Like with pregnancy where over a period of months (9 months in the case of pregnancy, much shorter when performed as balloon tissue expansion), the body’s skin has a special ability to grow in response to being stretched. Balloon tissue expansion takes advantage of this characteristic, allowing the body’s skin to actually grow, a phenomenon scientifically called biologic creep. In the scalp, this can be very useful in cases particularly with scarring, where the surrounding non-scarred normal scalp can be stretched to as much as three to four times its original size, permitting the removal of large amounts of the scarring.

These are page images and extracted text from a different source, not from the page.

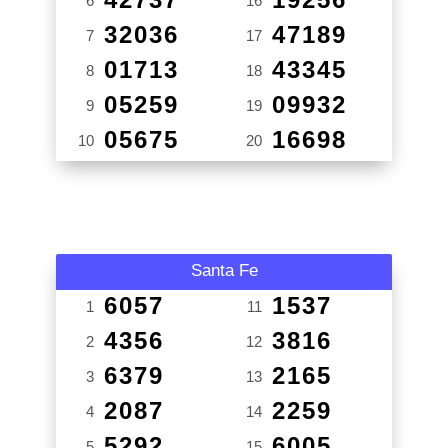
6
16
32036
47189
7
17
01713
43345
8
18
05259
09932
9
19
05675
16698
10
20
Santa Fe
6057
1537
1
11
4356
3816
2
12
6379
2165
3
13
2087
2259
4
14
5292
6005
5
15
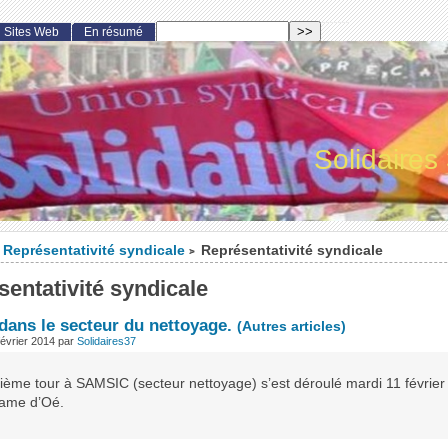
Sites Web
En résumé
Solidaires
Représentativité syndicale
Représentativité syndicale
>
entativité syndicale
dans le secteur du nettoyage.
(Autres articles)
février 2014
par
Solidaires37
ième tour à SAMSIC (secteur nettoyage) s’est déroulé mardi 11 février
ame d’Oé.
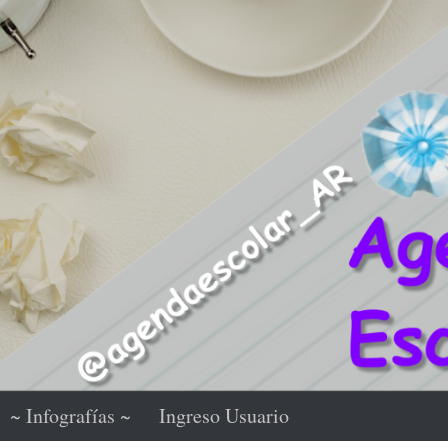
~ Infografías ~
Ingreso Usuario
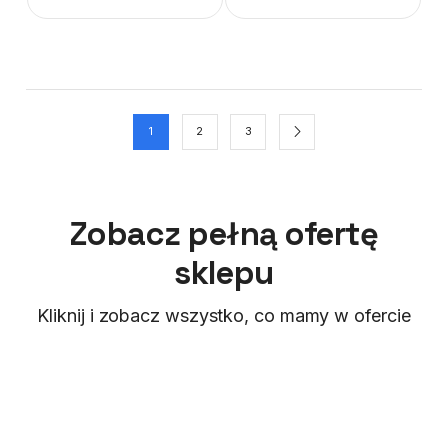
1
2
3
Zobacz pełną ofertę
sklepu
Kliknij i zobacz wszystko, co mamy w ofercie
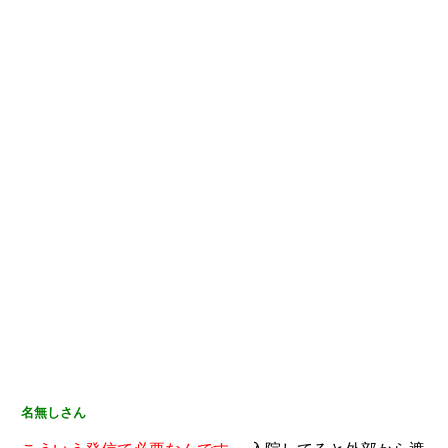
名無しさん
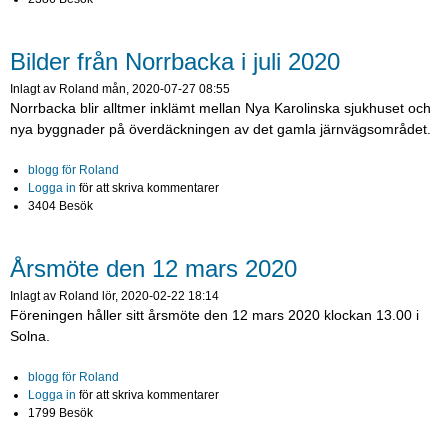
Bilder från Norrbacka i juli 2020
Inlagt av
Roland
mån, 2020-07-27 08:55
Norrbacka blir alltmer inklämt mellan Nya Karolinska sjukhuset och
nya byggnader på överdäckningen av det gamla järnvägsområdet.
blogg för Roland
Logga in
för att skriva kommentarer
3404 Besök
Årsmöte den 12 mars 2020
Inlagt av
Roland
lör, 2020-02-22 18:14
Föreningen håller sitt årsmöte den 12 mars 2020 klockan 13.00 i
Solna.
blogg för Roland
Logga in
för att skriva kommentarer
1799 Besök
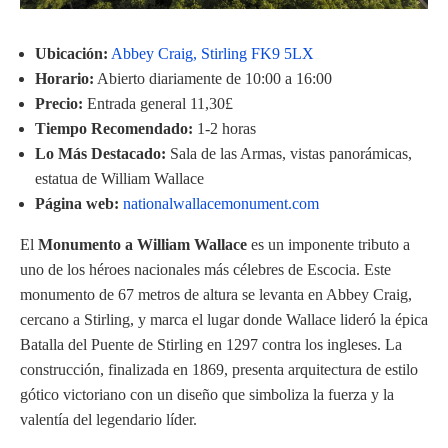
Ubicación:
Abbey Craig, Stirling FK9 5LX
Horario:
Abierto diariamente de 10:00 a 16:00
Precio:
Entrada general 11,30£
Tiempo Recomendado:
1-2 horas
Lo Más Destacado:
Sala de las Armas, vistas panorámicas,
estatua de William Wallace
Página web:
nationalwallacemonument.com
El
Monumento a William Wallace
es un imponente tributo a
uno de los héroes nacionales más célebres de Escocia. Este
monumento de 67 metros de altura se levanta en Abbey Craig,
cercano a Stirling, y marca el lugar donde Wallace lideró la épica
Batalla del Puente de Stirling en 1297 contra los ingleses. La
construcción, finalizada en 1869, presenta arquitectura de estilo
gótico victoriano con un diseño que simboliza la fuerza y la
valentía del legendario líder.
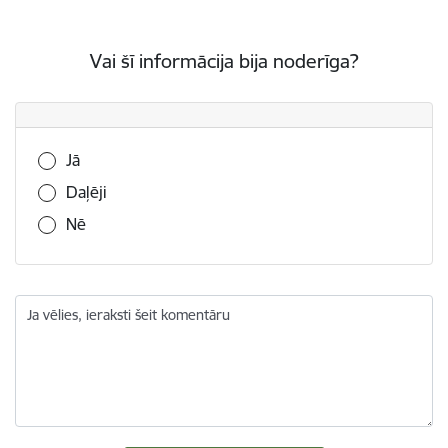
Vai šī informācija bija noderīga?
Vai šī informācija bija noderīga?
Jā
Daļēji
Nē
Ja vēlies, ieraksti šeit komentāru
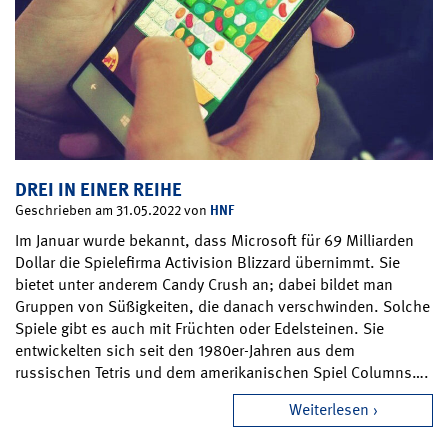
DREI IN EINER REIHE
HNF
Geschrieben am 31.05.2022 von
Im Januar wurde bekannt, dass Microsoft für 69 Milliarden
Dollar die Spielefirma Activision Blizzard übernimmt. Sie
bietet unter anderem Candy Crush an; dabei bildet man
Gruppen von Süßigkeiten, die danach verschwinden. Solche
Spiele gibt es auch mit Früchten oder Edelsteinen. Sie
entwickelten sich seit den 1980er-Jahren aus dem
russischen Tetris und dem amerikanischen Spiel Columns….
Weiterlesen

Tissue expansion is a challenging procedure that should only be done by a physician experienced in the technique. This is most commonly a facial plastic or plastic surgeon who has been trained in more advanced surgical techniques that assure a low rate of complications and a successful outcome. The procedure itself involves two surgical procedures over a two to three month period. In the first procedure, one or more (depending on the surgical plan and the size of the defect) balloon tissue expanders are inserted under the normal scalp skin- this is the scalp that will be expanded to two to three times its size. This first procedure, performed either under oral or twilight sedation (can be done under general anesthesia if desired in particular for young children), depending on the surgeon’s and patient’s preferences, takes 90 minutes to perform then requires a few days for recovery. Small tube(s), one for each expander, will emerge from the side of the scalp, connecting the expander under the scalp to the inflation port into which the saline will be injected.
Two weeks after the first procedure, the inflation of the balloons begins. Two to three times a week, saline is injected into the expander(s), performed either at the surgeon’s office or by the patient or a family member. This is a slow gradual process, with 10 to as much as 30cc injected into each expander each time, to the point of notable tightness of the overlying skin and/or the patient experiencing pronounced discomfort. The inflation process proceeds until the desired amount of additional skin has been generated, a process that can take as little as four weeks to as long as 12 weeks, depending on how fast the expansion process proceeds and how much additional tissue is needed.
The second surgery similarly is performed under oral sedation or twilight or general anesthesia. During this procedure, the balloon(s) is/are removed, most if not all of the scarred skin is excised, with the expanded skin used to cover over the defects. The result is the normal hair bearing scalp skin replacing the scar tissue. Recovery after this second procedure takes around one week, at which time sutures are removed. The occasional patient benefits from hair grafting to any residual scars at four months or later – this grafting allows transplanted hairs to grow through these scars.
In order to be a good candidate for tissue expansion, the patient must be relatively healthy, ideally a non-smoker, with the scalp having not had any prior radiation or extensive surgery (including hair transplants in certain cases) to assure that plenty of blood supply is available to the scalp that will be expanded. Most importantly, however, the patient must be highly motivated, for during the expansion process the scalp will eventually be stretched to a point where it is cosmetically quite noticeable. Oftentimes, students will do this during a two plus month summer break, or adults will take a prolonged vacation.